● JOB:
Copy every line from the data below in which the string "status" can be found.

● STORED DATA:
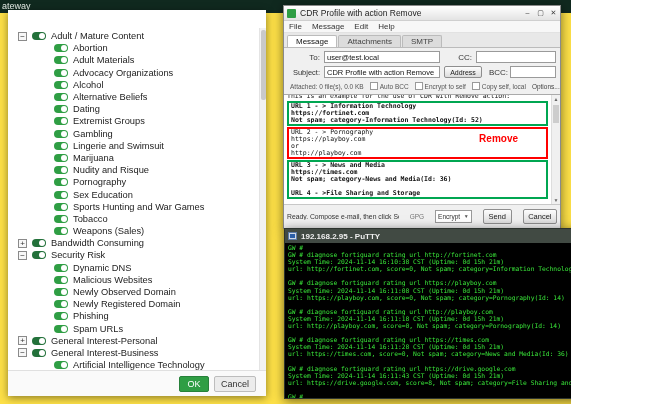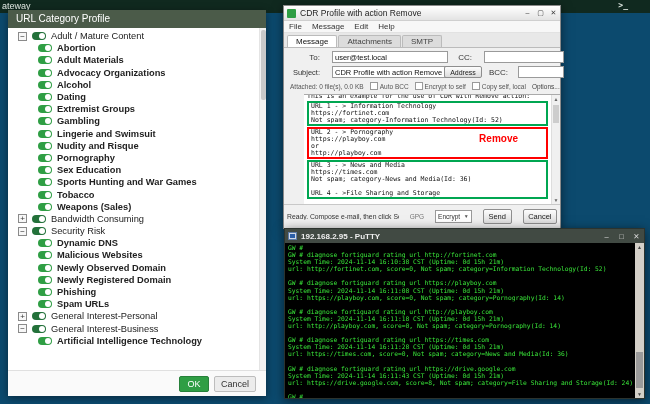--- a/index.html
+++ b/index.html
@@ -1,31 +1,31 @@
 <!DOCTYPE html>
 <html><head>
 <meta charset="utf-8">
 <style>
   * { margin:0; padding:0; box-sizing:border-box; }
   html,body { width:650px; height:404px; overflow:hidden; }
   body { font-family:"Liberation Sans",sans-serif; }
-  #stage { position:relative; width:650px; height:404px; background:#0c4a6e; overflow:hidden; }
+  #stage { position:relative; width:571px; height:404px; background:#fde047; overflow:hidden; }
 
   
   .topbar { position:absolute; left:0; top:0; width:650px; height:13px; background:#10291f; }
   .hostname { position:absolute; left:2px; top:1px; color:#e8efe9; font-size:9px; }
   .cli-glyph { position:absolute; right:22px; top:1px; color:#dfe8e2; font-family:"DejaVu Sans Mono",monospace; font-size:8px; font-weight:bold; }
 
   
   .cat-panel { position:absolute; left:8px; top:10px; width:258px; height:386px; background:#fff; box-shadow:0 2px 8px rgba(0,0,0,.45); z-index:1; }
   .cat-header { height:18px; background:#4b5b49; color:#fff; font-size:10px; line-height:18px; padding-left:8px; }
   .cat-tree { position:absolute; left:0; top:18px; right:7px; bottom:26px; overflow:hidden; padding-top:2px; }
   .tree-row { height:12.2px; display:flex; align-items:center; font-size:9.3px; color:#222; white-space:nowrap; }
   .tree-row.group { padding-left:10px; }
-  .tree-row.child { padding-left:30px;font-weight:bold; }
+  .tree-row.child { padding-left:46px; }
   .expander { width:9px; height:9px; border:1px solid #8a8a8a; background:#f7f7f7; color:#333; font-size:8px; line-height:7px; text-align:center; margin-right:5px; flex:0 0 auto; }
   .toggle { width:14px; height:8px; border-radius:4px; background:#2f9e44; position:relative; margin-right:5px; flex:0 0 auto; }
   .toggle::after { content:''; position:absolute; right:1px; top:1px; width:6px; height:6px; border-radius:50%; background:#fff; }
   .group .toggle { background:#23713a; }
   .cat-scroll { position:absolute; right:0; top:18px; bottom:26px; width:7px; background:#f2f2f2; border-left:1px solid #e4e4e4; }
   .cat-thumb { position:absolute; left:1px; top:2px; width:5px; height:70px; background:#c9c9c9; border-radius:2px; }
   .cat-footer { position:absolute; left:0; right:0; bottom:0; height:26px; background:#fafafa; border-top:1px solid #e0e0e0; display:flex; align-items:center; justify-content:flex-end; padding-right:10px; gap:5px; }
   .ok-btn { background:#2f9e44; color:#fff; border:1px solid #27813a; border-radius:2px; font-size:9px; width:30px; height:16px; text-align:center; line-height:14px; }
   .cancel-btn { background:#ececec; color:#333; border:1px solid #bdbdbd; border-radius:2px; font-size:9px; width:42px; height:16px; text-align:center; line-height:14px; }
 
@@ -35,28 +35,28 @@
   .mail-icon { width:9px; height:9px; background:#2f9e44; border-radius:1px; margin:0 4px 0 3px; flex:0 0 auto; }
   .mail-title-text { font-size:8.5px; color:#222; flex:1 1 auto; overflow:hidden; white-space:nowrap; }
   .winbtn { width:13px; height:12px; font-size:7px; line-height:12px; text-align:center; color:#444; }
   .mail-menu { height:12px; background:#f7f7f7; display:flex; align-items:center; border-bottom:1px solid #e2e2e2; }
   .mail-menu span { font-size:8px; color:#333; padding:0 5px; }
   .mail-tabs { height:15px; background:#e8e8e8; border-bottom:1px solid #bbb; padding-left:3px; display:flex; align-items:flex-end; }
   .tab { font-size:8px; color:#444; background:#dcdcdc; border:1px solid #bbb; border-bottom:none; border-radius:2px 2px 0 0; padding:1px 8px; margin-right:1px; }
   .tab.active { background:#fff; color:#111; }
   .mail-form { position:relative; height:46px; }
   .flabel { position:absolute; font-size:8px; color:#333; text-align:right; }
-  .finput { position:absolute; height:12px; border:1px solid #9a9a9a; background:#fff; font-size:7.5px; font-family:"Liberation Sans",sans-serif; color:#111; padding:0 2px;margin-left:8px; }
+  .finput { position:absolute; height:12px; border:1px solid #9a9a9a; background:#fff; font-size:7.5px; font-family:"Liberation Sans",sans-serif; color:#111; padding:0 2px; }
   .mini-btn { position:absolute; height:12px; background:linear-gradient(#fdfdfd,#dcdcdc); border:1px solid #8e8e8e; border-radius:2px; font-size:7px; color:#222; text-align:center; line-height:11px; }
   .attach-row { position:absolute; left:6px; right:2px; top:34px; display:flex; align-items:center; gap:6px; font-size:6.5px; color:#555; white-space:nowrap; }
   .cb::before { content:''; display:inline-block; width:6px; height:6px; border:1px solid #999; background:#fff; margin-right:2px; vertical-align:-1px; }
-  .mail-body { position:absolute; left:0; right:0; top:88px; bottom:24px; background:#fff; border-top:1px solid #aaa; overflow:hidden; padding:1px 12px 14px 3px;margin-left:20px; }
+  .mail-body { position:absolute; left:0; right:0; top:88px; bottom:24px; background:#fff; border-top:1px solid #aaa; overflow:hidden; padding:1px 12px 14px 3px; }
   .bline { font-family:"DejaVu Sans Mono",monospace; font-size:6.5px; line-height:7px; color:#111; white-space:pre; }
   .intro-line { margin-top:-3px; }
-  .box-green { border:2px solid #00a651; margin:1px 0; padding:0 2px; }
+  .box-green { border:2px solid #00a651; margin:1px 0; padding:0 2px;font-weight:bold; }
   .box-red { border:2px solid #ff0000; margin:1px 0; padding:0 2px; position:relative; }
   .remove-lbl { position:absolute; right:28px; top:4px; color:#ff0000; font-weight:bold; font-size:10px; font-family:"Liberation Sans",sans-serif; }
   .body-scroll { position:absolute; right:0; top:0; bottom:0; width:9px; background:#f0f0f0; border-left:1px solid #ddd; }
   .body-scroll .arr { position:absolute; left:0; width:8px; height:8px; font-size:5px; color:#666; text-align:center; line-height:8px; }
   .body-thumb { position:absolute; left:1px; top:10px; width:6px; height:18px; background:#cdcdcd; }
   .mail-status { position:absolute; left:0; right:0; bottom:0; height:24px; background:#f0f0f0; border-top:1px solid #c8c8c8; display:flex; align-items:center; padding:0 3px; gap:11px; }
   .status-text { font-size:6.8px; color:#333; flex:1 1 auto; white-space:nowrap; overflow:hidden; }
   .gpg-lbl { font-size:6.5px; color:#777; }
   .enc-select { width:40px; height:13px; background:#fff; border:1px solid #999; font-size:6.5px; color:#333; line-height:11px; padding:0 2px; display:flex; justify-content:space-between; align-items:center; }
   .std-btn { background:linear-gradient(#fdfdfd,#dcdcdc); border:1px solid #8e8e8e; border-radius:2px; font-size:7.5px; color:#222; height:15px; line-height:13px; text-align:center; }
@@ -80,21 +80,20 @@
 <body>
 
 <div id="stage">
 
   <div class="topbar">
     <span class="hostname">ateway</span>
     <span class="cli-glyph">&gt;_</span>
   </div>
 
   <div class="cat-panel">
-    <div class="cat-header">URL Category Profile</div>
     <div class="cat-tree">
         <div class="tree-row group">
           <span class="expander">−</span>
           <span class="toggle"></span>
           <span>Adult / Mature Content</span>
         </div>
         <div class="tree-row child">
           <span class="toggle"></span>
           <span>Abortion</span>
         </div>
@@ -105,33 +104,41 @@
         <div class="tree-row child">
           <span class="toggle"></span>
           <span>Advocacy Organizations</span>
         </div>
         <div class="tree-row child">
           <span class="toggle"></span>
           <span>Alcohol</span>
         </div>
         <div class="tree-row child">
           <span class="toggle"></span>
+          <span>Alternative Beliefs</span>
+        </div>
+        <div class="tree-row child">
+          <span class="toggle"></span>
           <span>Dating</span>
         </div>
         <div class="tree-row child">
           <span class="toggle"></span>
           <span>Extremist Groups</span>
         </div>
         <div class="tree-row child">
           <span class="toggle"></span>
           <span>Gambling</span>
         </div>
         <div class="tree-row child">
           <span class="toggle"></span>
           <span>Lingerie and Swimsuit</span>
+        </div>
+        <div class="tree-row child">
+          <span class="toggle"></span>
+          <span>Marijuana</span>
         </div>
         <div class="tree-row child">
           <span class="toggle"></span>
           <span>Nudity and Risque</span>
         </div>
         <div class="tree-row child">
           <span class="toggle"></span>
           <span>Pornography</span>
         </div>
         <div class="tree-row child">

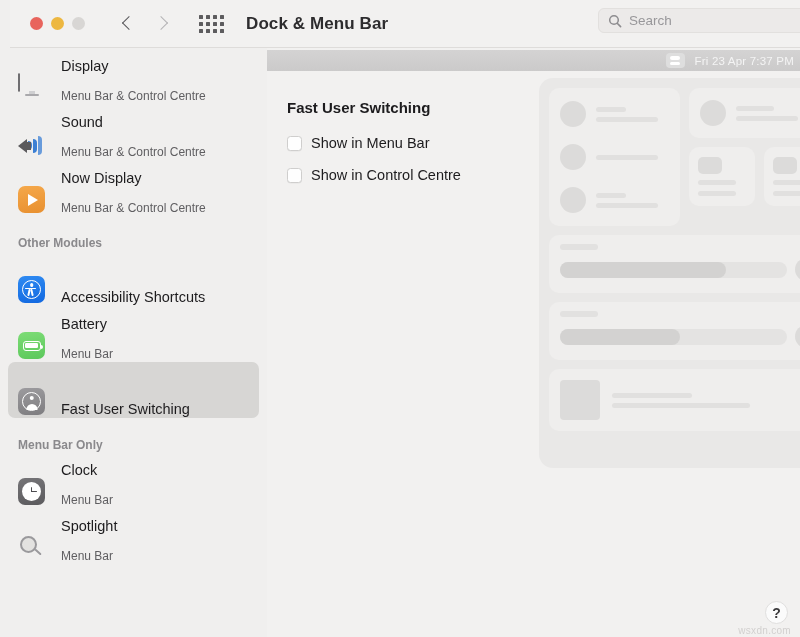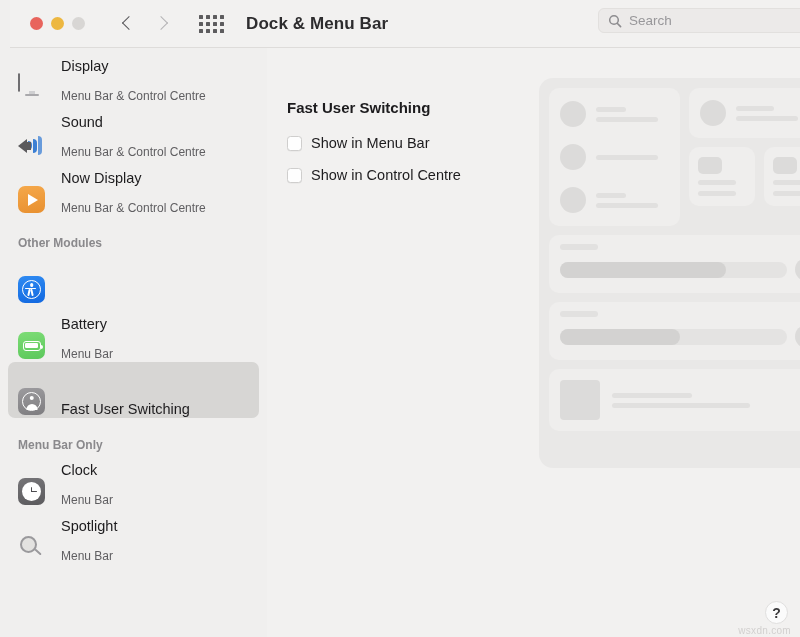--- a/index.html
+++ b/index.html
@@ -269,20 +269,23 @@
       <span class="ico">
         <span class="ic-sq ic-acc">
             <span class="acc-man">
               <span class="h"></span>
               <span class="arms"></span>
               <span class="l1"></span>
               <span class="l2"></span>
             </span>
           </span>
       </span>
+      <span class="texts">
+        <span class="t1 only">Accessibility Shortcuts</span>
+      </span>
     </div>
 
     <div class="srow">
       <span class="ico">
         <span class="ic-sq ic-batt">
             <span class="battshape">
               <span class="fill"></span>
             </span>
           </span>
       </span>
@@ -329,20 +332,27 @@
       </span>
       <span class="texts">
         <span class="t1">Spotlight</span>
         <span class="t2">Menu Bar</span>
       </span>
     </div>
   </div>
 
   <div class="content">
 
+    <div class="menustrip">
+      <span class="cc-icon">
+          <i></i>
+          <i></i>
+        </span>
+      <span class="clocktext">Fri 23 Apr  7:37 PM</span>
+    </div>
 
     <div class="ccpanel">
       <div class="ccrow">
         <div class="card big">
           <span class="toggle">
             <span class="dot"></span>
             <span class="lines">
               <span class="ln" style="width:30px"></span>
               <span class="ln" style="width:62px"></span>
             </span>

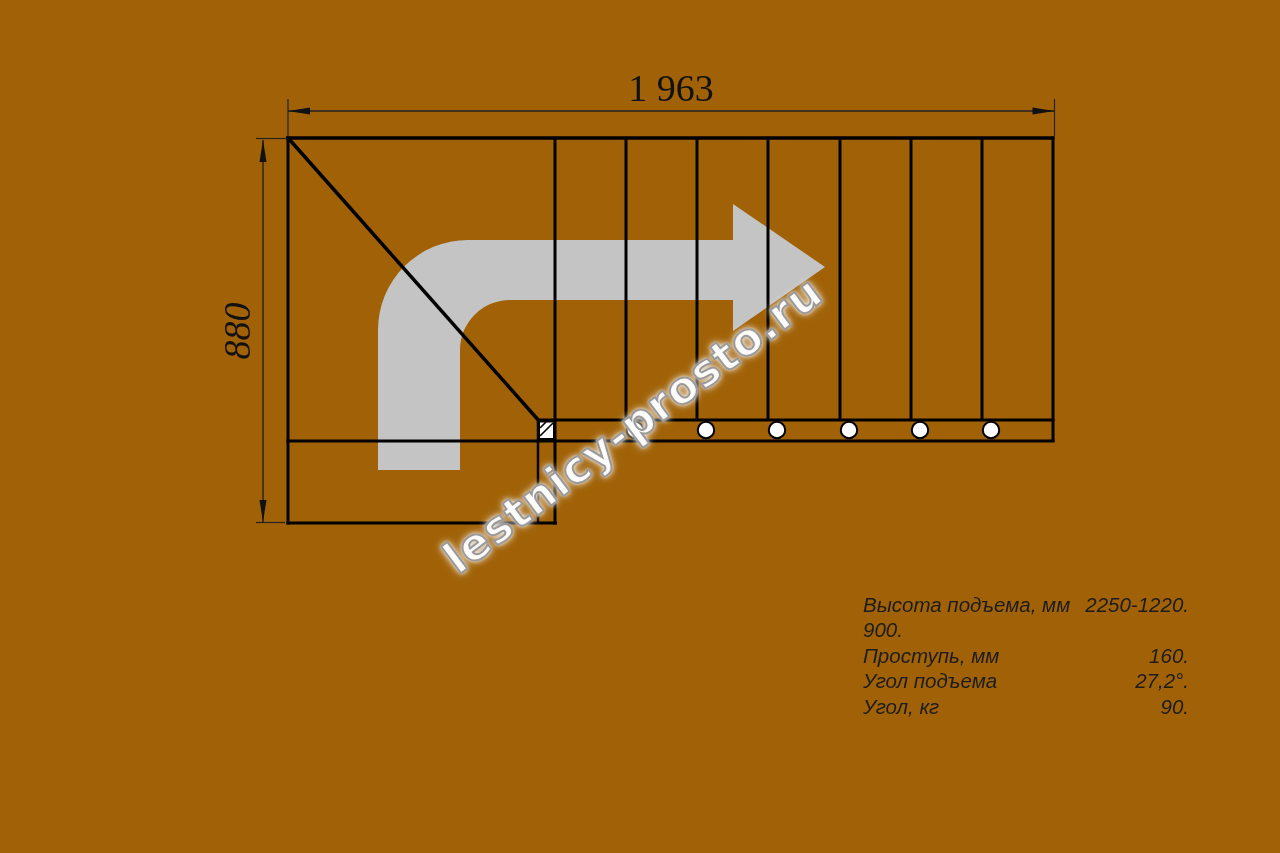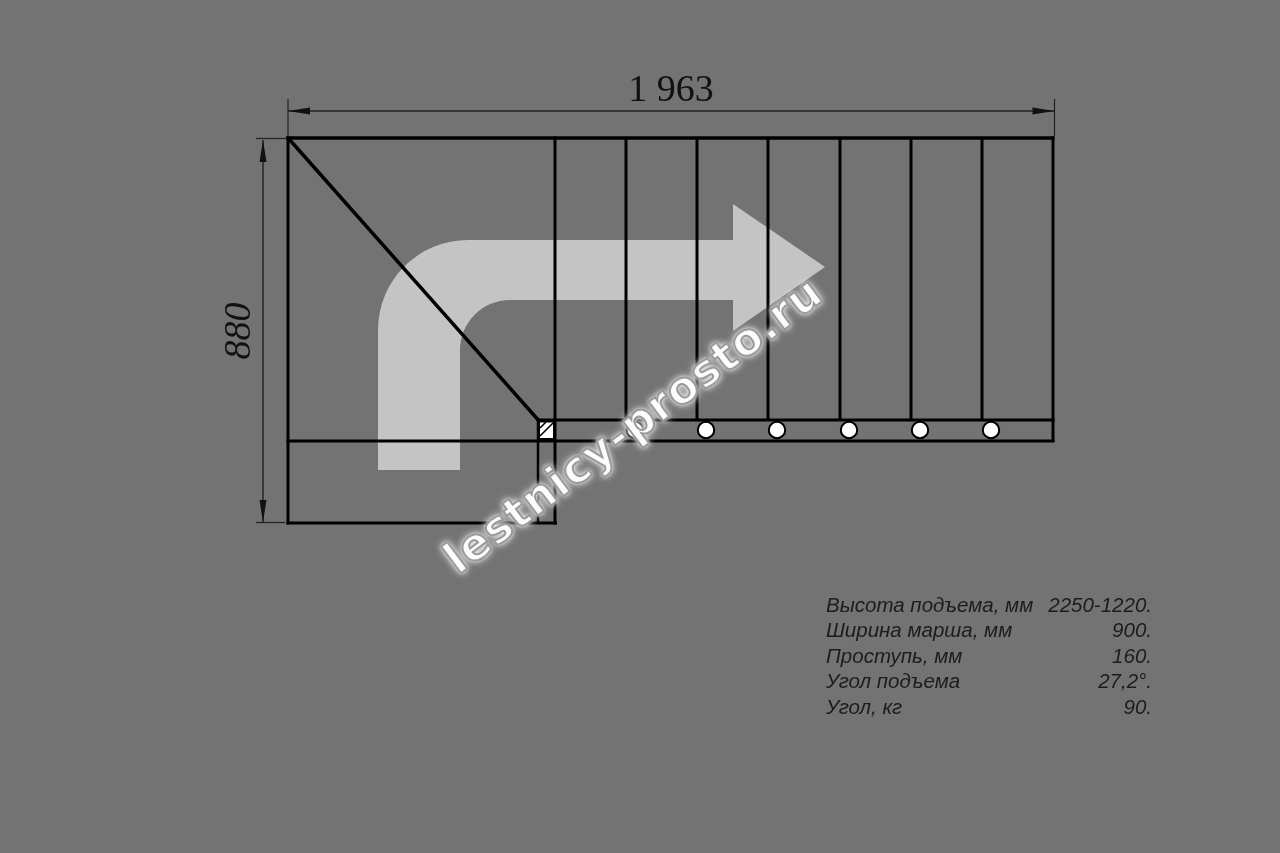--- a/index.html
+++ b/index.html
@@ -1,19 +1,19 @@
 <!DOCTYPE html>
 <html><head>
 <meta charset="utf-8">
 <style>
   html,body{margin:0;padding:0;background:#ffffff;}
   #stage{
     position:relative;
     width:1280px;height:853px;
-    background:#737373;
+    background:#a16207;
     overflow:hidden;
     font-family:"Liberation Sans",sans-serif;
   }
   #plan-svg{position:absolute;left:0;top:0;}
   .dim-text{
     font-family:"Liberation Serif","DejaVu Serif",serif;
     font-size:38px;
     fill:#111111;
   }
   .dim-text.it{font-style:italic;}
@@ -28,21 +28,21 @@
     font-size:44px;
     letter-spacing:1px;
     white-space:nowrap;
     color:rgba(252,252,252,0.55);
     -webkit-text-stroke:2px #9a9a9a;
     text-shadow:0 0 3px rgba(255,255,255,0.95),0 0 6px rgba(255,255,255,0.85),0 0 10px rgba(255,255,255,0.7);
     pointer-events:none;
   }
   #spec-table{
     position:absolute;
-    left:826px;top:592px;
+    left:863px;top:592px;
     width:326px;
     color:#1c1c1c;
     font-style:italic;
     font-size:20.5px;
     line-height:25.4px;
   }
   .spec-row{display:flex;justify-content:space-between;}
   .spec-label{text-align:left;}
   .spec-value{text-align:right;}
 </style>
@@ -112,21 +112,20 @@
   </svg>
 
   <div id="watermark">lestnicy-prosto.ru</div>
 
   <div id="spec-table">
     <div class="spec-row">
       <span class="spec-label">Высота подъема, мм</span>
       <span class="spec-value">2250-1220.</span>
     </div>
     <div class="spec-row">
-      <span class="spec-label">Ширина марша, мм</span>
       <span class="spec-value">900.</span>
     </div>
     <div class="spec-row">
       <span class="spec-label">Проступь, мм</span>
       <span class="spec-value">160.</span>
     </div>
     <div class="spec-row">
       <span class="spec-label">Угол подъема</span>
       <span class="spec-value">27,2°.</span>
     </div>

● ANSWER SPACE:
   .mail-status { position:absolute; left:0; right:0; bottom:0; height:24px; background:#f0f0f0; border-top:1px solid #c8c8c8; display:flex; align-items:center; padding:0 3px; gap:11px; }
   .status-text { font-size:6.8px; color:#333; flex:1 1 auto; white-space:nowrap; overflow:hidden; }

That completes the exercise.